Wie ein Liebesakt
Dass Musik mit Erotik harmoniert, ist ja wirklich nichts Neues. Die Frage ist nur: Welche Musik darf’s denn zum Vorspiel und zum Akt sein?
Ich habe hier schon oft darüber geschrieben, denn eine der häufigsten Fragen, die mich erreicht, gilt einer „Playlist-Empfehlung“ fürs Vögeln. Ich antworte dann immer brav, dass ich keine DJane-Ambitionen in mir verspüre, aber natürlich gibt’s da persönliche Lieblinge. Ich mag Jazziges und Souliges, das sind herrlich anregend-laszive Klänge zu Kerzenlicht und Koitus. Und natürlich kann man immer auf Soulhymnen wie „When a Man Loves A Woman“ von Percy Sledge aus 1966 verweisen. Oder auf „Love to Love You Baby“ (mit starker Betonung auf „Aaaahw“) von Donna Summer, aus den 1970ern. Da geht was. Eher öd finde ich Stöhnsongs im Stile von „Je t’aime“ von Jane Birkin und Serge Gainsbourg.
Klassik mit Erotikfaktor
Im Zuge von Recherchen zu einem anderen Thema las ich unlängst bei einer Online-Diskussion zur Erotik klassischer Musik mit. Hitzige Sache. Seit Diven wie Anna Netrebko in verführerischer Montur und hingegossener Pose CD-Cover zieren, schwingt im Genre „Klassik“ viel Sexyness mit, was ich eigentlich toll finde. Manche (strengen) Klassikliebhaber lehnen das allerdings ab, wie ich aus der Diskussion herauslesen konnte. Für sie hätte das Genre eine rein vergeistigte Komponente, Klassik sei etwas Edel-Erhabenes. Elite für die Elite. Das finde ich nicht gut, weil es für mich kaum etwas Sinnlicheres gibt als Musik – dazu gehört auch die Klassik. Bei einer Symphonie von Bruckner kann ich mich in die Hingabe hören, auch wenn Bruckner es vermutlich anders gemeint hat. Nur bei Opern hatte ich meine Probleme – tut leid, aber ich fand da kaum eine Verbindung. Bis vor einiger Zeit, als ich mit meiner Herzens- und Jugendfreundin, der Sopranistin Susanna von der Burg, bei Rotwein zusammensaß. Erst redeten wir von früher, wie wir gemeinsam Pink Floyd und Temptations hörten (und ich immer falsch mitsang). Dann ließ ich mich von ihren Gedanken zur Erotik der Oper berieseln. Irgendwie magisch. Wie sie beschrieb, was sie beim Singen fühlt, wie Töne in ihrem Körper („mein Instrument“) entstehen, und sie das wie einen Liebesakt empfindet, berührte mich. Nicht nur: Ich beneidete sie für ihre Gabe, denn, wie gesagt: Ich sang immer falsch, sie immer richtig. Dann erzählte sie, was sie in ihren Rollen diesbezüglich schon erlebt hatte. Zum Beispiel als Katerina aus Lady Macbeth von Mzensk, in dem es einen „komponierten Koitus mit Höhepunkt und anschließend hörbarer Erschöpfung“ gab. Oder wie sie als Marschallin im Rosenkavalier nach einer Liebesnacht mit dem jungen Geliebten erwacht. Die für sie erotischste Rolle war, erzählte sie, die Violetta aus La Traviata mit der großen Arie „Estrano, estrano …“ Schließlich sang sie für mich, ganz alleine. Seither fühle ich anders.

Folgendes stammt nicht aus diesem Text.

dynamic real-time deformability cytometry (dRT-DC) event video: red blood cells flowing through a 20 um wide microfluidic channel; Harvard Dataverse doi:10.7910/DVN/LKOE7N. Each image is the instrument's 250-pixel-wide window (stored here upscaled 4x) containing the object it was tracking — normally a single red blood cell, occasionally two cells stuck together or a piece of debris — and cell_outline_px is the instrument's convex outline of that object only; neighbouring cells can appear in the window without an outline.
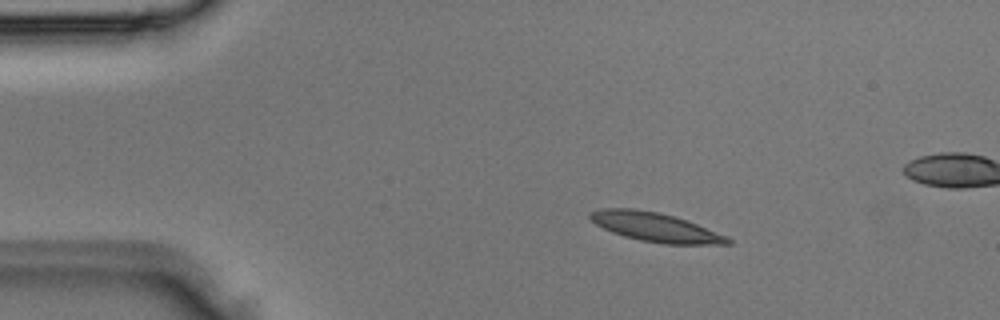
{"species": "Egyptian fruit bat (a non-hibernating species)", "species_latin": "Rousettus aegyptiacus", "temperature_condition": "room temperature", "stored_images_in_passage": 3, "camera_frame_rate_fps": 3000, "um_per_image_px": 0.085, "animal": {"sex": "male"}, "frame": {"image": 1, "passage_image": 2, "time_ms": 0.333, "image_size_px": [1000, 320], "cell_outline_px": [[732, 244], [664, 244], [640, 240], [624, 236], [612, 232], [596, 224], [588, 216], [588, 212], [600, 208], [636, 208], [656, 212], [672, 216], [696, 224], [728, 236], [732, 240]], "centroid_in_image_um": [55.68, 19.3], "position_along_channel_um": 29.3, "area_um2": 23.12}}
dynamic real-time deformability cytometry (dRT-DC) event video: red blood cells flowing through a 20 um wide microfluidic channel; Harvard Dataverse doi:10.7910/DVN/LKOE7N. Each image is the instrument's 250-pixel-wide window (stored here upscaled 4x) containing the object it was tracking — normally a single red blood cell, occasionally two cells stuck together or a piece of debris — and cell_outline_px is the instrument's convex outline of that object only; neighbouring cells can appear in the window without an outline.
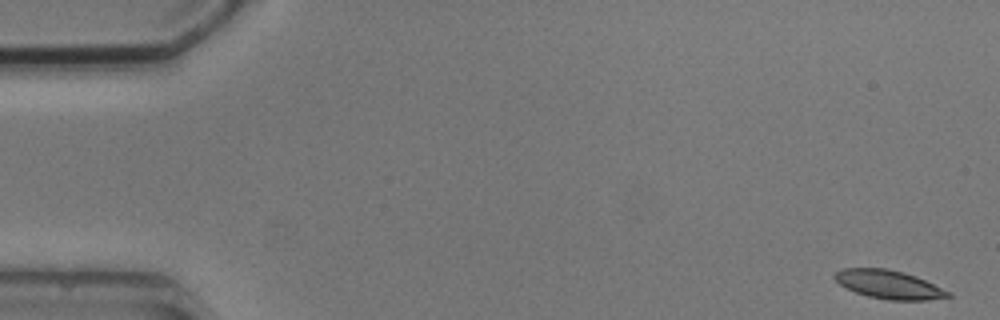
{"species": "common noctule bat (a hibernating species)", "species_latin": "Nyctalus noctula", "temperature_condition": "cold", "stored_images_in_passage": 5, "camera_frame_rate_fps": 3000, "um_per_image_px": 0.085, "animal": {"sex": "male", "body_mass_g": 20.5, "forearm_length_mm": 52.5}, "frame": {"image": 1, "passage_image": 1, "time_ms": 0.0, "image_size_px": [1000, 320], "cell_outline_px": [[952, 296], [928, 300], [888, 300], [868, 296], [856, 292], [840, 284], [832, 276], [836, 272], [844, 268], [888, 268], [904, 272], [916, 276], [952, 292]], "centroid_in_image_um": [75.59, 24.18], "position_along_channel_um": 9.4, "area_um2": 18.84}}
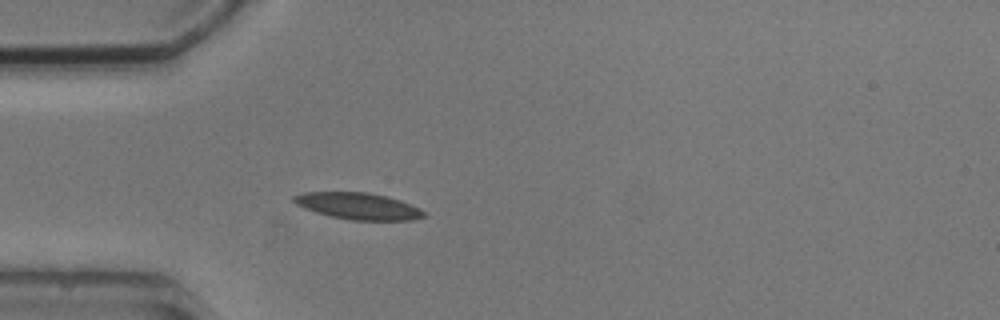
{"frame": {"image": 2, "passage_image": 5, "time_ms": 4.667, "image_size_px": [1000, 320], "cell_outline_px": [[428, 212], [424, 216], [412, 220], [348, 220], [316, 212], [304, 208], [296, 204], [292, 200], [292, 196], [304, 192], [368, 192], [388, 196], [400, 200], [420, 208]], "centroid_in_image_um": [30.46, 17.51], "position_along_channel_um": 54.5, "area_um2": 20.29}}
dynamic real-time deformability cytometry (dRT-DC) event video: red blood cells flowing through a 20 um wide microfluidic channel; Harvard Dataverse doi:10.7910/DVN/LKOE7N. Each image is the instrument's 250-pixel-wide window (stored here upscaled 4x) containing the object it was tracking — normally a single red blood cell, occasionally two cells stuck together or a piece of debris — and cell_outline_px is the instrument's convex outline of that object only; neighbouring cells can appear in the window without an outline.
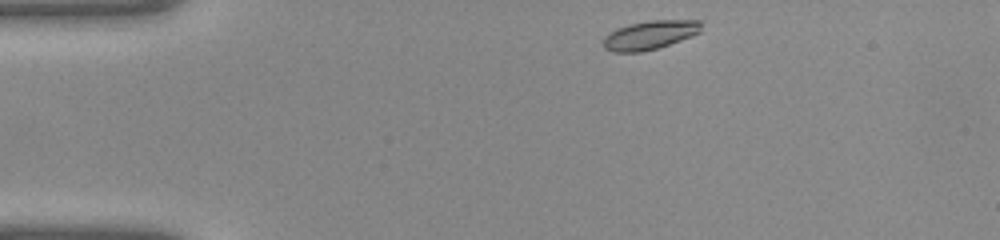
{"species": "common noctule bat (a hibernating species)", "species_latin": "Nyctalus noctula", "temperature_condition": "warm", "stored_images_in_passage": 34, "camera_frame_rate_fps": 3000, "um_per_image_px": 0.085, "animal": {"sex": "female", "body_mass_g": 22.0, "forearm_length_mm": 56.7}, "frame": {"image": 1, "passage_image": 1, "time_ms": 0.0, "image_size_px": [1000, 240], "cell_outline_px": [[700, 32], [692, 36], [656, 48], [640, 52], [612, 52], [604, 48], [604, 36], [616, 28], [628, 24], [648, 20], [700, 20]], "centroid_in_image_um": [55.2, 2.97], "position_along_channel_um": 29.8, "area_um2": 16.36}}
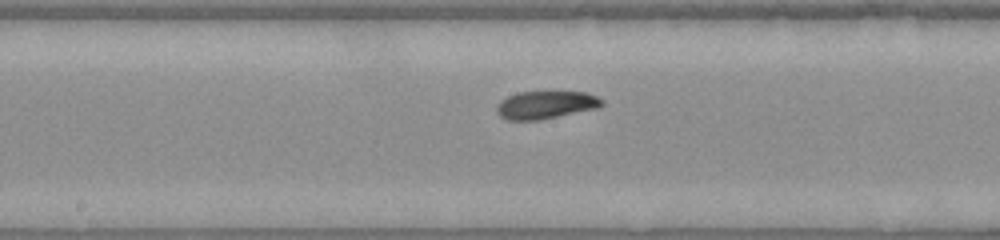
{"frame": {"image": 2, "passage_image": 15, "time_ms": 4.667, "image_size_px": [1000, 240], "cell_outline_px": [[604, 104], [596, 108], [540, 120], [508, 120], [500, 116], [496, 112], [496, 108], [508, 96], [520, 92], [544, 88], [588, 92], [604, 100]], "centroid_in_image_um": [46.44, 8.85], "position_along_channel_um": 201.8, "area_um2": 17.8}}
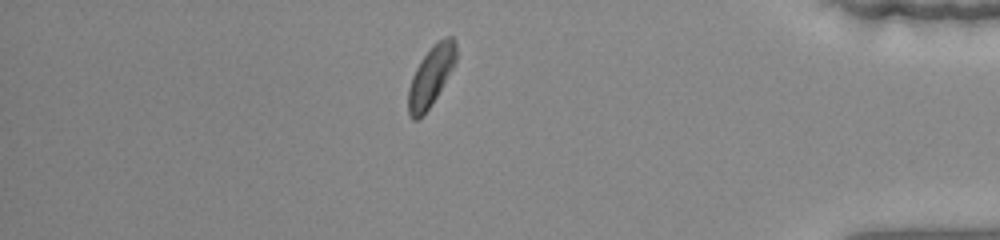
{"frame": {"image": 3, "passage_image": 29, "time_ms": 9.333, "image_size_px": [1000, 240], "cell_outline_px": [[456, 60], [452, 68], [432, 104], [416, 120], [412, 120], [408, 116], [408, 88], [412, 76], [416, 68], [424, 56], [440, 40], [448, 36], [452, 36], [456, 40]], "centroid_in_image_um": [36.61, 6.5], "position_along_channel_um": 398.6, "area_um2": 16.18}}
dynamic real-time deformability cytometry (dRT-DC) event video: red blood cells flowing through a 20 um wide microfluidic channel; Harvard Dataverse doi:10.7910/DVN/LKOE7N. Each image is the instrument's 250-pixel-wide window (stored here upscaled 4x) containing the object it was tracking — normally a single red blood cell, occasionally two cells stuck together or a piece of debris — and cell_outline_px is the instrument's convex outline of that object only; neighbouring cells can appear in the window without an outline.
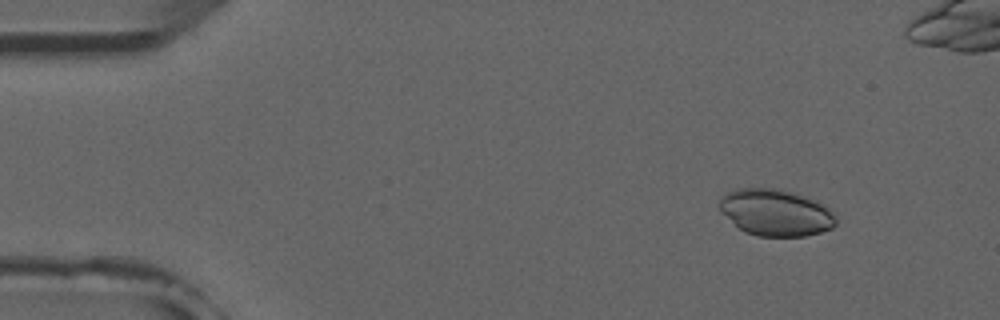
{"species": "common noctule bat (a hibernating species)", "species_latin": "Nyctalus noctula", "temperature_condition": "room temperature", "stored_images_in_passage": 7, "camera_frame_rate_fps": 3000, "um_per_image_px": 0.085, "animal": {"sex": "male", "forearm_length_mm": 52.5}, "frame": {"image": 1, "passage_image": 2, "time_ms": 1.333, "image_size_px": [1000, 320], "cell_outline_px": [[836, 224], [832, 228], [820, 232], [804, 236], [756, 236], [744, 232], [720, 208], [720, 200], [728, 192], [736, 188], [776, 188], [792, 192], [816, 200], [836, 212]], "centroid_in_image_um": [66.0, 18.07], "position_along_channel_um": 19.0, "area_um2": 31.44}}
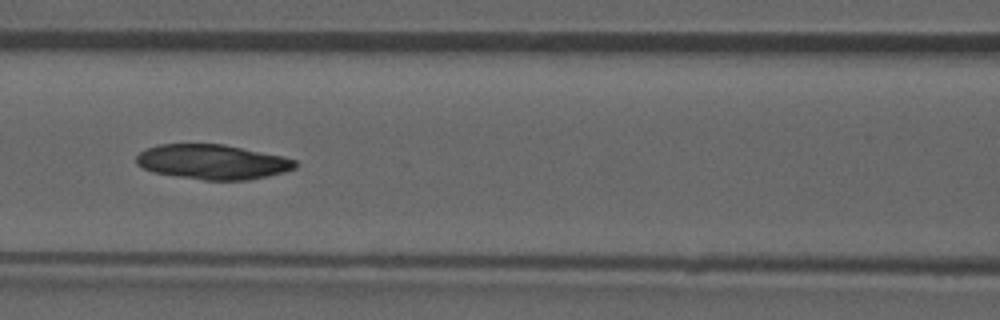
{"frame": {"image": 2, "passage_image": 7, "time_ms": 7.0, "image_size_px": [1000, 320], "cell_outline_px": [[296, 168], [284, 172], [268, 176], [248, 180], [204, 180], [176, 176], [152, 172], [136, 164], [136, 156], [140, 152], [148, 148], [160, 144], [224, 144], [284, 156], [296, 160]], "centroid_in_image_um": [18.08, 13.76], "position_along_channel_um": 148.5, "area_um2": 32.31}}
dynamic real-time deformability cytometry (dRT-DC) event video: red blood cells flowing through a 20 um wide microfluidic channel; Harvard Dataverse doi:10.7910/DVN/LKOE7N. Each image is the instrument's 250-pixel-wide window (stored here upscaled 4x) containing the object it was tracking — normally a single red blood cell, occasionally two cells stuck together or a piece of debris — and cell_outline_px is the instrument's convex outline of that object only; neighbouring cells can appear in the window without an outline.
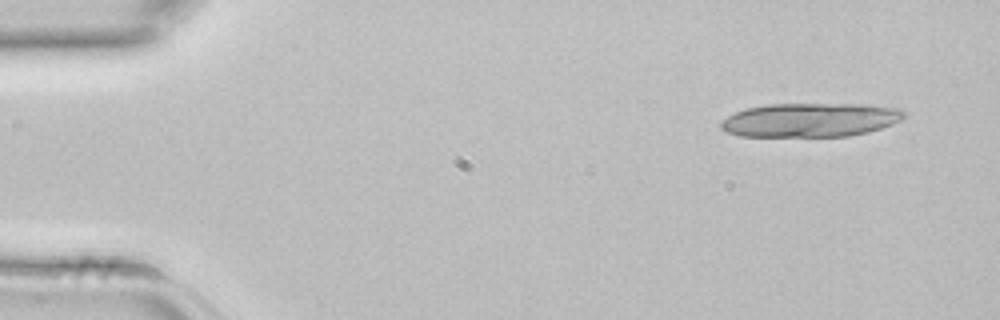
{"species": "common noctule bat (a hibernating species)", "species_latin": "Nyctalus noctula", "temperature_condition": "room temperature", "stored_images_in_passage": 4, "camera_frame_rate_fps": 3000, "um_per_image_px": 0.085, "animal": {"sex": "female", "body_mass_g": 22.7, "forearm_length_mm": 54.2}, "frame": {"image": 1, "passage_image": 1, "time_ms": 0.0, "image_size_px": [1000, 320], "cell_outline_px": [[908, 112], [900, 120], [892, 124], [868, 132], [848, 136], [740, 136], [728, 132], [720, 128], [720, 120], [744, 108], [768, 104], [868, 104], [900, 108]], "centroid_in_image_um": [68.88, 10.18], "position_along_channel_um": 16.1, "area_um2": 36.41}}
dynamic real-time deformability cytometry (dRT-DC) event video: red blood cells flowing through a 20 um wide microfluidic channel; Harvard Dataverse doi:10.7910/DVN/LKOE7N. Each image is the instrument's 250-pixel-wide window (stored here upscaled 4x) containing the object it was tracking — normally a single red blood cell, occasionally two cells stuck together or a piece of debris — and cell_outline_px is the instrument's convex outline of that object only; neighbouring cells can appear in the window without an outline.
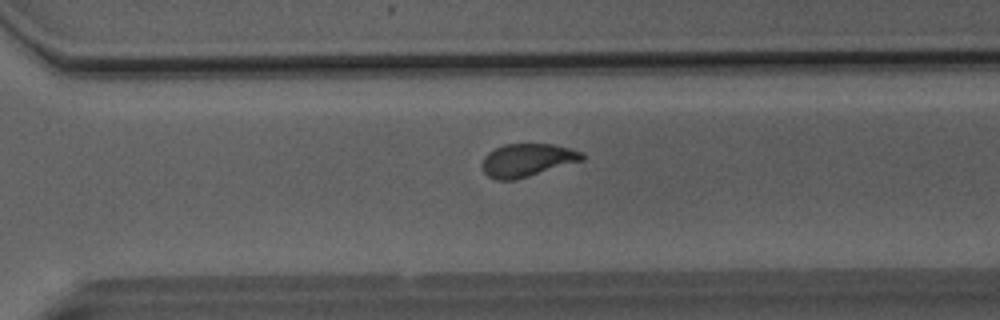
{"species": "Egyptian fruit bat (a non-hibernating species)", "species_latin": "Rousettus aegyptiacus", "temperature_condition": "room temperature", "stored_images_in_passage": 42, "camera_frame_rate_fps": 3000, "um_per_image_px": 0.085, "animal": {"sex": "male"}, "frame": {"image": 1, "passage_image": 27, "time_ms": 8.667, "image_size_px": [1000, 320], "cell_outline_px": [[584, 160], [516, 180], [496, 180], [488, 176], [484, 172], [484, 156], [488, 152], [504, 144], [556, 144], [584, 152]], "centroid_in_image_um": [44.86, 13.61], "position_along_channel_um": 325.7, "area_um2": 19.25}}
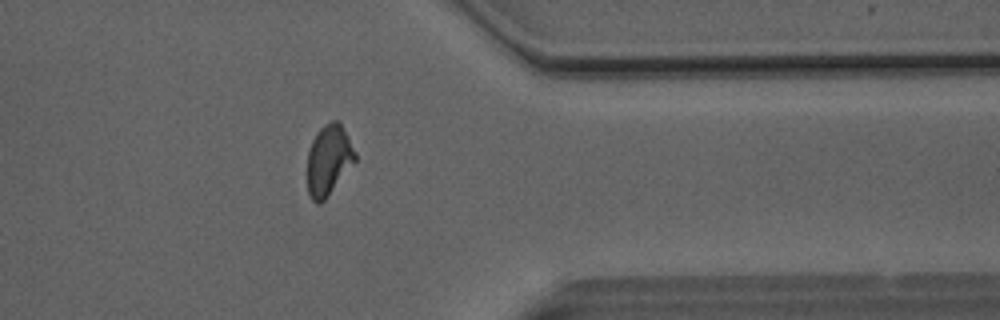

Der Abend dauerte noch lange, im Hintergrund lief erst Strauß, dann Barry White in Endlosschleife. Wir erinnerten uns weiter. An die scheinbar endlos langen Sommer unserer Jugend. An Gewitter im Freibad und Küsse im Regen. An Gefühlsberge und Gefühlstäler. Wohl wissend, dass wir nicht mehr so viel Zeit haben, wie damals, als wir zu Temptations den Hintern schwangen.